In the late 1980s, Dr. Phillip Adams discovered a floppy disk controller malfunction common to many personal computers. After significant time and effort, he figured out several ways to fix the bug, and he patented them. Since then, Adams has filed several lawsuits accusing computer manufacturers of misappropriating his technology.
In the most recent chapter in Adams' fight to maintain his IP rights, a Utah federal magistrate judge's March 30 ruling against ASUSTEK Computer and ASUS Computer International (collectively ASUS) has generated controversy--not over the IP issues involved, but rather over how far a company must go in preserving documents and electronically stored data.
Adams filed a motion in Phillip M. Adams & Associates v. Dell Inc., accusing ASUS of destroying evidence that showed its employees had used his technology illegally. During discovery, ASUS hardly turned over anything, which led Adams to suspect spoliation.
The court imposed sanctions on ASUS, ruling that the company's day-to-day document retention policies were inadequate. In essence, the judge said ASUS's retention policy was too decentralized, and experts say many--if not most--companies would fall into that same category.
Generally, day-to-day retention policies are guided by business needs or industry-specific regulations. In the absence of an anticipated lawsuit, which triggers a legal hold on all documents and data potentially relevant to the litigation, companies are free to make their policies as they see fit.
But in this case, Judge David Nuffer took a different approach: He sanctioned ASUS for what he viewed as an inadequate system for retaining documents in the absence of litigation.
"[There was] confusion in the court," says Adam Cohen, a senior managing director with FTI Technology, an e-discovery company. "The case conflates duty to preserve and retention policy. It's causing a lot of discussion and controversy."
ASUS, like many companies, relied on end-users to decide which documents to save and which to destroy in the absence of a legal hold. "Presumably ASUS' current data is at the mercy of individual employees' backup practices," Nuffer wrote.
In the past, this strategy has been acceptable to judges, as long as a system for preservation kicks in when litigation is anticipated. But that's where the case gets confusing. Nuffer slammed ASUS for not triggering its document preservation plan when it should have anticipated litigation based on other lawsuits happening in the industry.

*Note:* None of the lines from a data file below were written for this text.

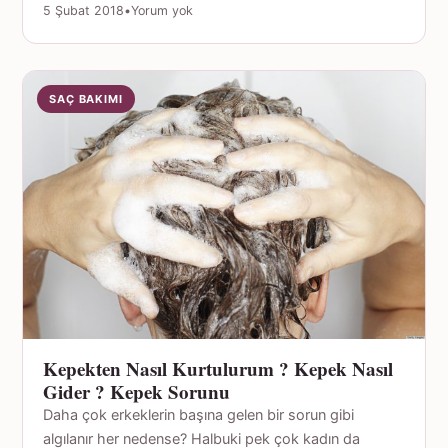
5 Şubat 2018
•
Yorum yok
SAÇ BAKIMI
Kepekten Nasıl Kurtulurum ? Kepek Nasıl
Gider ? Kepek Sorunu
Daha çok erkeklerin başına gelen bir sorun gibi
algılanır her nedense? Halbuki pek çok kadın da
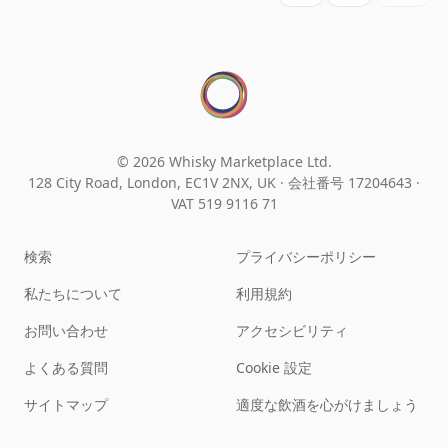
© 2026 Whisky Marketplace Ltd.
128 City Road, London, EC1V 2NX, UK ·
会社番号 17204643
·
VAT 519 9116 71
検索
プライバシーポリシー
私たちについて
利用規約
お問い合わせ
アクセシビリティ
よくある質問
Cookie 設定
サイトマップ
適度な飲酒を心がけましょう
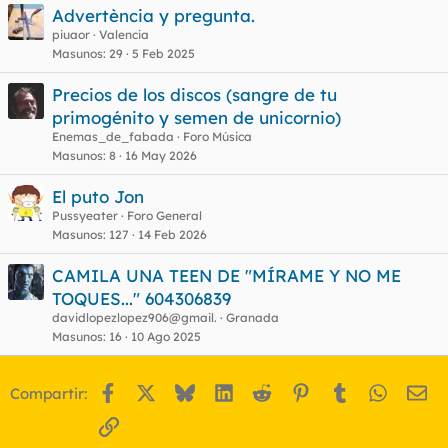
Advertència y pregunta.
piuaor
Valencia
Masunos
29
5 Feb 2025
Precios de los discos (sangre de tu
primogénito y semen de unicornio)
Enemas_de_fabada
Foro Música
Masunos
8
16 May 2026
El puto Jon
Pussyeater
Foro General
Masunos
127
14 Feb 2026
CAMILA UNA TEEN DE "MÍRAME Y NO ME
TOQUES..." 604306839
davidlopezlopez906@gmail.
Granada
Masunos
16
10 Ago 2025
Facebook
X
Bluesky
LinkedIn
Reddit
Pinterest
Tumblr
WhatsA
Em
Compartir:
Enlace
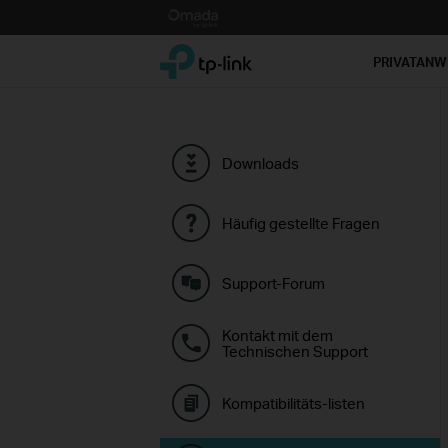
Click
to
TP-Link, Reliably Smart
skip
PRIVATAN
the
navigation
bar
Downloads
Häufig gestellte Fragen
Support-Forum
Kontakt mit dem
Technischen Support
Kompatibilitäts-listen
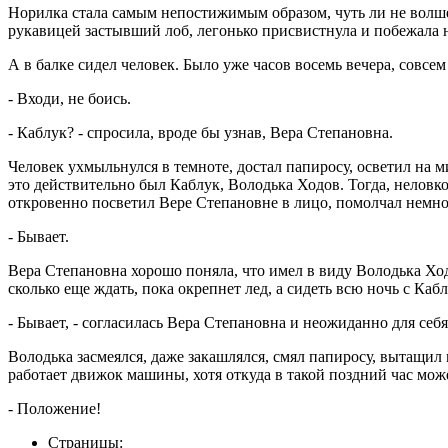
Норилка стала самым непостижимым образом, чуть ли не волшебн
рукавицей застывший лоб, легонько присвистнула и побежала наз
А в балке сидел человек. Было уже часов восемь вечера, совсем
- Входи, не боись.
- Каблук? - спросила, вроде бы узнав, Вера Степановна.
Человек ухмыльнулся в темноте, достал папиросу, осветил на 
это действительно был Каблук, Володька Ходов. Тогда, неловк
откровенно посветил Вере Степановне в лицо, помолчал немног
- Бывает.
Вера Степановна хорошо поняла, что имел в виду Володька Ходов
сколько еще ждать, пока окрепнет лед, а сидеть всю ночь с Ка
- Бывает, - согласилась Вера Степановна и неожиданно для себя
Володька засмеялся, даже закашлялся, смял папиросу, вытащил н
работает движок машины, хотя откуда в такой поздний час мож
- Положение!
Страницы:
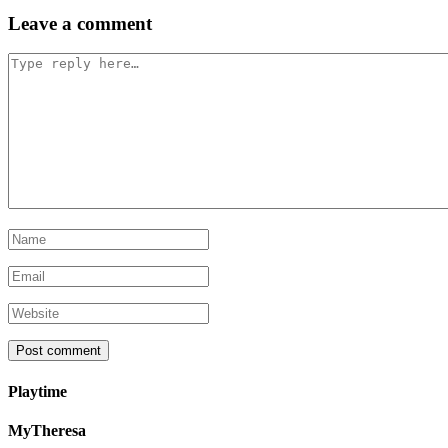
Post
Leave a comment
navigation
Playtime
MyTheresa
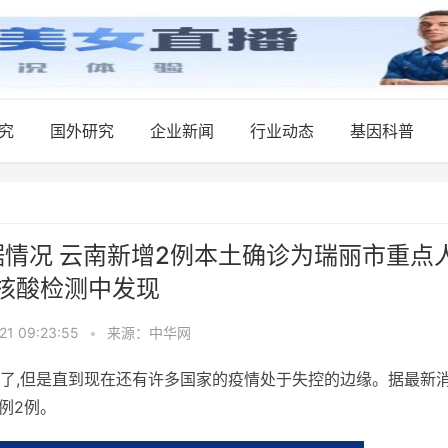
究
国外研究
企业新闻
行业动态
基因科普
据情况 云南新增2例本土确诊为瑞丽市重点
核酸检测中发现
21 09:23:55
•
来源：中华网
了,但是直到现在还有许多国家的疫情处于失控的边缘。据最新
例2例。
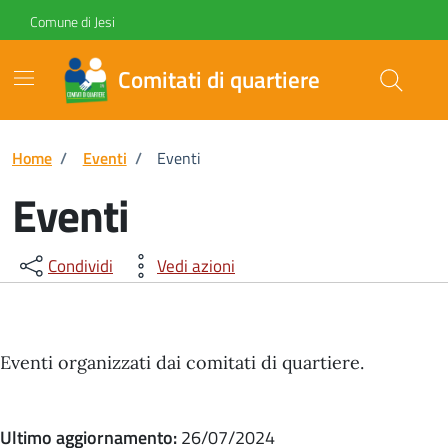
Vai ai contenuti
Vai al footer
Skip to Main Content
Comune di Jesi
Comitati di quartiere
Home
/
Eventi
/
Eventi
Eventi
Condividi
Vedi azioni
Eventi organizzati dai comitati di quartiere.
Ultimo aggiornamento:
26/07/2024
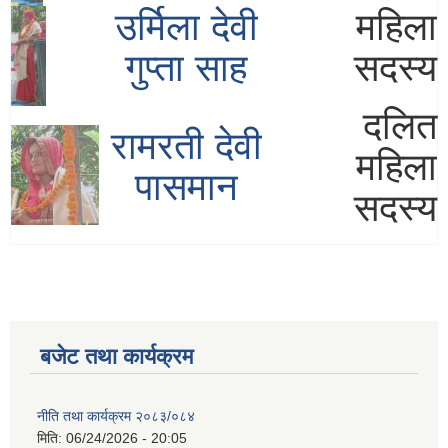
उर्मिला देवी
महिला
गुप्ता साह
सदस्य
दलित
रामरती देवी
महिला
पासमान
सदस्य
बजेट तथा कार्यक्रम
नीति तथा कार्यक्रम २०८३/०८४
मिति:
06/24/2026 - 20:05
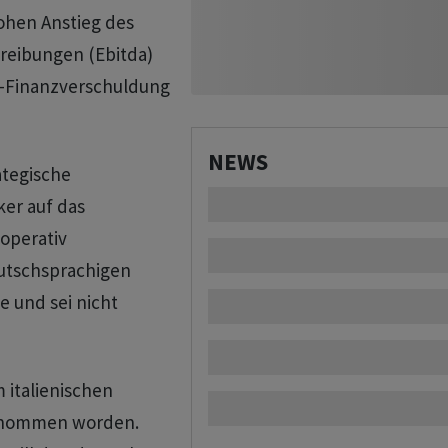
ohen Anstieg des
reibungen (Ebitda)
o-Finanzverschuldung
NEWS
ategische
ker auf das
operativ
eutschsprachigen
e und sei nicht
 italienischen
ernommen worden.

"If you think about that, that's really hard," says Bruce Radke, a shareholder at Vedder Price. "Large organizations have a difficult enough time when claims are brought against them, let alone keeping a close track on what everyone else [in the industry] is doing."
Moreover, the judge did not frame his criticism in terms of improper preservation policy while anticipating litigation. He instead critiqued ASUS's normal retention policy. The documents Nuffer said ASUS should have saved were from as early as 1999, and Adams didn't file his first patent infringement suit until six years later, in 2005.
"I couldn't tell if the court was confused, meant to go down this road or felt boxed in by the facts," says Pete Pepiton, industry solutions director at CA, an IT software management company.
Reading between the lines, Radke suggests the judge smelled foul play, but the facts of the case made it tough to get the proper results without writing the controversial decision--a problem of "bad facts make bad law," he says.
ASUS, which has filed an appeal, did not respond to an interview request. But some think the judge went too far.
"The judge is delving into the day-to-day document retention policy of this company and making a decision as to whether the policy itself is reasonable or not," Cohen says. "That goes against the grain of what most people think, which is, 'As long as you preserve when you have a duty to preserve, who cares what the more day-to-day retention policy is?'"
Although the decision is controversial, it runs the same direction the document retention industry is already heading. It just runs a lot faster.
Experts also suggest keeping your e-mails in a central archive. "You need to have better access, centrally, to your data because that's what's involved in litigation now," Cohen says.
Centralization of data is becoming more and more necessary to retention. And it's already crucial with preservation of documents in anticipation of litigation, where employees should not be the ones tasked with enforcing a legal hold.
"When you leave preservation up to employees, you're taking a major risk," Cohen says. "If employees fail to maintain data in accordance with your instructions, it's not the individual employee that's going to get punished, it's the company."
At this point, experts accept it may be unfeasible to take all retention duties away from end-users. So for companies without the resources to centralize all their electronic information, they advise giving employees who handle retention the guidance they need to follow corporate policy correctly.
"In-house counsel need to ensure they're providing good advice to employees as to what they need to keep and what they don't need to keep, independent of litigation," Radke says.